Localities in other regions of the commonwealth are more interested in what long-term employment and economic stability the industry has to offer, rather than the kind of startups that can be churned out in three months. “If you get five whiz kids to write an app, you’re one out of a million who makes it,” Flowers says. “You haven’t created permanent jobs. Most communities don’t want that. It gets publicity, maybe, but it doesn’t accelerate the economy locally.”

Most small businesses take more than 10 years to “turn the corner,” says Flowers. People hear about the instant successes — not the small companies that are “quietly chugging along and employing a few people.” He says those particular technology startups offer valuable economic stability.

“Volvo opened a truck plant in Dublin, employed 25,000, then the truck business went to the tank,” Flowers says. (Today the plant employs about 2,300 people). “If you create 50 businesses with 10 employees a piece, it’s much more stable economically than bringing 500 jobs to town in a single business.
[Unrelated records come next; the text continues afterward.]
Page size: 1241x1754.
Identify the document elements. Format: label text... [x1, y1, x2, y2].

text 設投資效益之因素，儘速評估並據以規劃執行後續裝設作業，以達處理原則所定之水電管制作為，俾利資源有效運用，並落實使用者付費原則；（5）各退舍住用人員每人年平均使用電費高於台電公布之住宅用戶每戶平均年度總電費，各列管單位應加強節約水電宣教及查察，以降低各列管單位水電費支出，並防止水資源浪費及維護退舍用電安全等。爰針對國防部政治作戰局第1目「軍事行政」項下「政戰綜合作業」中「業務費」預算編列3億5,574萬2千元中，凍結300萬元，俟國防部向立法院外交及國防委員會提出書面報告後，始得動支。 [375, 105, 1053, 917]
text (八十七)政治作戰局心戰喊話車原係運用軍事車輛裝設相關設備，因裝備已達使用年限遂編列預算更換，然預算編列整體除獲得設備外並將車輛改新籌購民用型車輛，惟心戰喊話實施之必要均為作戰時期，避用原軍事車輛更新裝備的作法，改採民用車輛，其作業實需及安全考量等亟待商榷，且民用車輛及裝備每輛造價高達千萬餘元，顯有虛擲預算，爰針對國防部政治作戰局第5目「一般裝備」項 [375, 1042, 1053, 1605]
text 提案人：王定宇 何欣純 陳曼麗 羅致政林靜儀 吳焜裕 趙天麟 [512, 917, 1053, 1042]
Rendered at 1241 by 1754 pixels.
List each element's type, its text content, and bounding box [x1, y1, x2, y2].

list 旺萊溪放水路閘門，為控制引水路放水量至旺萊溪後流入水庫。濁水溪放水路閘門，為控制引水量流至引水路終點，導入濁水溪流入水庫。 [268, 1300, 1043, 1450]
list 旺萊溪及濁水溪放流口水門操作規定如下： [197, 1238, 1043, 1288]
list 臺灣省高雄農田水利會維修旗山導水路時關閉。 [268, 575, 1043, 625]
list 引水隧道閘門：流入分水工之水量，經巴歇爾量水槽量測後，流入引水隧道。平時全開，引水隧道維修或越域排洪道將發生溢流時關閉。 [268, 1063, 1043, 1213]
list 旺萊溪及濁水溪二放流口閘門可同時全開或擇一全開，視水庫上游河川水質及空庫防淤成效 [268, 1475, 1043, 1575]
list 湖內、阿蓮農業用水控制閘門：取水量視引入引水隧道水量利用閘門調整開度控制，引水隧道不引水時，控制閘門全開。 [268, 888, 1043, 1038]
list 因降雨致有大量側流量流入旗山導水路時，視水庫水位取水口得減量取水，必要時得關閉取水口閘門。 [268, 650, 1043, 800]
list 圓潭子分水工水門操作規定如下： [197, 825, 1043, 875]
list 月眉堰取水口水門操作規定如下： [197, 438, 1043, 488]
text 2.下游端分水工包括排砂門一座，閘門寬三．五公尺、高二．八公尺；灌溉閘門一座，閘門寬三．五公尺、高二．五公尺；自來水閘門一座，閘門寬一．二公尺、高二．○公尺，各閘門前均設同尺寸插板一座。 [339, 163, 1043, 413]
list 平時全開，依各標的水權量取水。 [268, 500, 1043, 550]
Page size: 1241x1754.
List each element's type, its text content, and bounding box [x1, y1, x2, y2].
The risk is spread over multiple businesses, so if they run into trouble, it’s much less of an impact.”

Plus, if one of these small technology companies crumbles, finding work for those few employees is literally “sometimes a walk across the hall” within small business technology hubs.

Eric Martin is the founding partner of 80 Amps, a Richmond firm established a year ago by The Martin Agency to create services and businesses and drive them toward commercial viability. His group helps companies, including government contractors in Northern Virginia, commercialize technology.

Martin says there is not a lot of great data that directly link accelerators and incubators to economic development, but it’s known that small businesses in general create the majority of jobs and a substantial amount of revenue in the U.S. He says startups are a lot less risky than people think.

However, he advises that Virginia should know its strengths. “Every place in the country wants to become ‘Silicon something.’ You have to be careful,” he says. “If you don’t have the right infrastructure to make that work, very few cities have been successful.”

Martin says 80 Amps is not “techno-centric.” “We don’t think about the world as being driven by tech startups,” Martin says. “Our region has been very strong in manufacturing, pharmacology, distribution, insurance — those are areas we’re really interested in. Coming up with new search algorithm for Google? That’s probably not going to happen here. So that’s not what we’re going to focus on.”